Lo scrive in una nota Giovanni Chianta leader del gruppo “Coltivazione in serra, tunnel e campo aperto”.
“Innanzitutto, partirei dallo spiegare – aggiunge Chianta – come funziona l’osmosi inversa. Il solvente a maggior concentrazione di soluti, nel nostro caso l’acqua salata, viene spinto attraverso la membrana semipermeabile fino a raggiungere il solvente a minor concentrazione di soluti. Non si tratta di un processo spontaneo. Più l’acqua è salata più energia verrà consumata. Per l’acqua del mare i valori gravitano tra 1.56 kWh e 4 kWh per 1 m³ di acqua. A Livello globale desalinizzare l’acqua del mare ha un costo medio di 1 dollaro per 1 metro cubo. In Italia, in considerazione degli attuali costi energetici la cifra non sarebbe inferiore ai 2€ al metro cubo”.

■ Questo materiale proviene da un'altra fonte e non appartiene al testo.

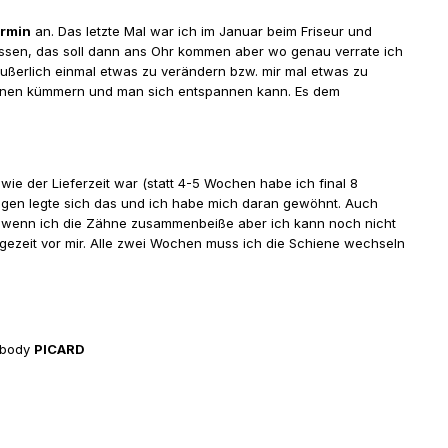
ermin
an. Das letzte Mal war ich im Januar beim Friseur und
ssen, das soll dann ans Ohr kommen aber wo genau verrate ich
ußerlich einmal etwas zu verändern bzw. mir mal etwas zu
m einen kümmern und man sich entspannen kann. Es dem
ie der Lieferzeit war (statt 4-5 Wochen habe ich final 8
agen legte sich das und ich habe mich daran gewöhnt. Auch
lt wenn ich die Zähne zusammenbeiße aber ich kann noch nicht
ezeit vor mir. Alle zwei Wochen muss ich die Schiene wechseln
sbody
PICARD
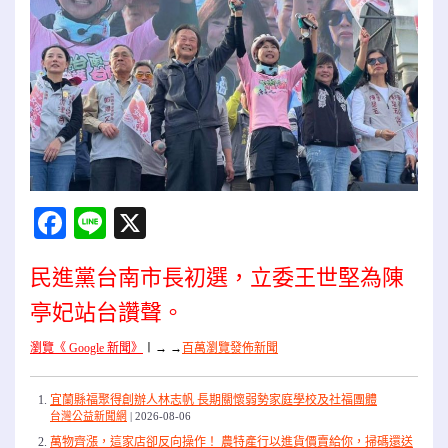
Facebook
Line
X
民進黨台南市長初選，立委王世堅為陳
亭妃站台讚聲。
瀏覽《 Google 新聞》
〡
→ →
百萬瀏覽發佈新聞
宜蘭縣福聚得創辦人林志帆 長期關懷弱勢家庭學校及社福團體
台灣公益新聞網
2026-08-06
萬物齊漲，這家店卻反向操作！ 農特產行以進貨價賣給你，掃碼還送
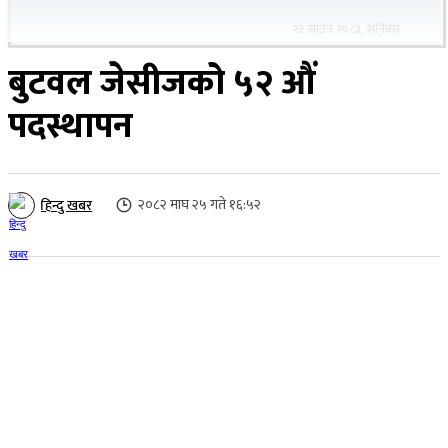
२३ साउन २०८३, शनिबार
बुटवल जेसीजको ५२ औं
पदस्थापन
२०८२ माघ २५ गते १६:५२
हिन्दु खबर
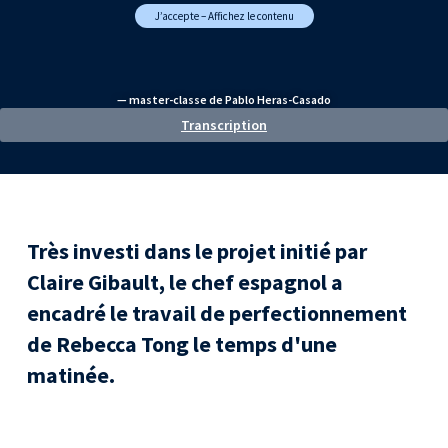
J’accepte – Affichez le contenu
— master-classe de Pablo Heras-Casado
Transcription
Très investi dans le projet initié par
Claire Gibault, le chef espagnol a
encadré le travail de perfectionnement
de Rebecca Tong le temps d'une
matinée.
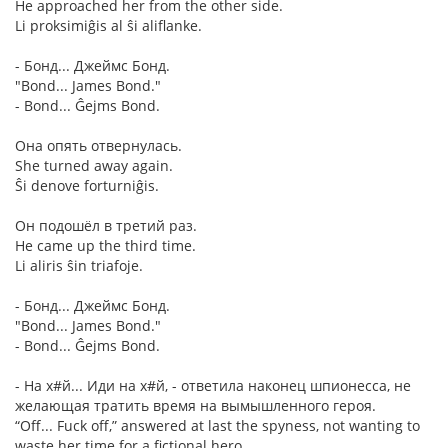
He approached her from the other side.
Li proksimiĝis al ŝi aliflanke.
- Бонд... Джеймс Бонд.
"Bond... James Bond."
- Bond... Ĝejms Bond.
Она опять отвернулась.
She turned away again.
Ŝi denove forturniĝis.
Он подошёл в третий раз.
He came up the third time.
Li aliris ŝin triafoje.
- Бонд... Джеймс Бонд.
"Bond... James Bond."
- Bond... Ĝejms Bond.
- На х#й... Иди на х#й, - ответила наконец шпионесса, не
желающая тратить время на вымышленного героя.
“Off... Fuck off,” answered at last the spyness, not wanting to
waste her time for a fictional hero.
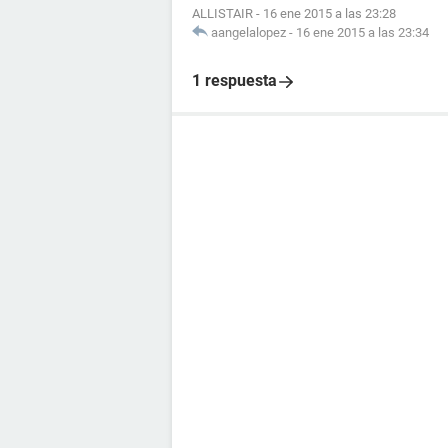
ALLISTAIR
-
16 ene 2015 a las 23:28
aangelalopez
-
16 ene 2015 a las 23:34
1 respuesta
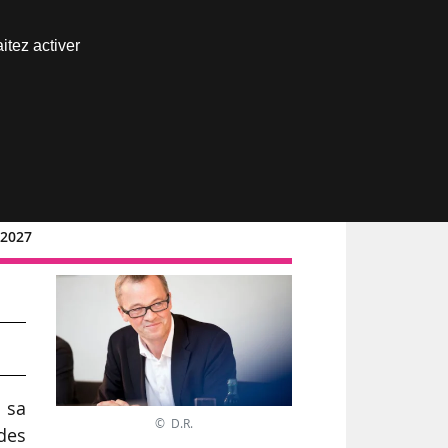
Nous joindre
itez activer
Espace abonné
n 2027
 sa
© D.R.
des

“Su questo costo incide notevolmente – sono, ancora, le parole di Chianta -anche lo smaltimento della salamoia. Infatti, nel processo di dissalazione per osmosi inversa, oltre all’acqua dolce si ottiene un prodotto di scarto, una salamoia, che è data dalla percentuale di acqua salata che non passa attraverso la membrana semipermeabile, e che ha una concentrazione di sali molto elevata. Si calcola che, a livello globale, ogni giorno, vengono prodotti più di 100 milioni/m³ di acqua dolce da dissalatori e circa 142 milioni/m³ di salamoia. Un problema sia per i costi di smaltimento che ricadono sull’utente, sia domestico che agricolo, sia per l’inquinamento e non è fattore secondario”.

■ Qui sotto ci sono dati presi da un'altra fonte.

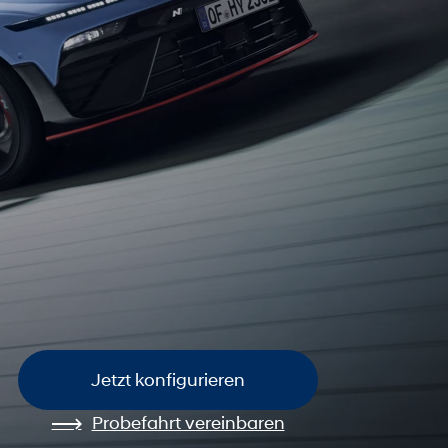
Jetzt konfigurieren
Probefahrt vereinbaren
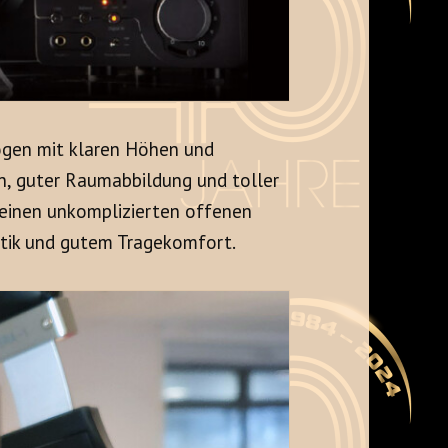
ogen mit klaren Höhen und
n, guter Raumabbildung und toller
einen unkomplizierten offenen
ptik und gutem Tragekomfort.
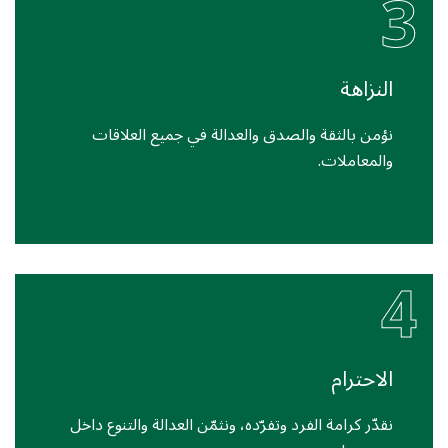
3
النزاهة
نؤمن بالثقة والصدق والعدالة في جميع العلاقات
والمعاملات.
4
الاحترام
نقدّر كرامة الفرد وتفرّده، ونثمّن العدالة والتنوع داخل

“Detto questo, vorrei sottoporre ai cittadini licatesi e agli agricoltori – aggiunge Giovanni Chianta – licatesi un ragionamento. In Sicilia, i cumuli annui di pioggia, mediamente, si aggirano intorno ai 20 miliardi di metri cubi. In un anno così siccitoso, come il 2023, sono caduti 15 miliardi di metri cubi sulla Sicilia. Il fabbisogno annuo dei siciliani è pari a 3,5 miliardi di metri cubi sia per uso domestico che irriguo. Ciò vuol dire che se riuscissimo a contenere anche solo il 15% dell’acqua piovana non ci sarebbe più un problema siccità in Sicilia. C’è un’emergenza perchè è stata creata dalla politica negli ultimi 50 anni. Perchè non abbiamo investito in strutture ed infrastrutture né tantomeno nella loro manutenzione. Le dighe davvero funzionanti sono pochissime e le reti sono un colabrodo disperdendo il 60% di quel poco che viene contenuto che è appena il 5%. I dissalatori non sono la soluzione al problema ma un’integrazione al sistema di approvvigionamento idrico da pozzi, dighe ed invasi. Chi crede che le aziende agricole siciliane possano essere competitive, utilizzando solo l’acqua dissalata, non ha ben chiaro alcuni concetti base sopra descritti. A Licata sta passando questo messaggio errato. La Sicilia deve investire nelle dighe, negli invasi, nei pozzi e soprattutto nelle reti idriche per l’approvvigionamento, il contenimento e la canalizzazione delle acque. Deve investire pure nei dissalatori soprattutto per le utenze domestiche. In agricoltura i dissalatori servono ad integrare le acque piovane o reflue in caso di persistente siccità”.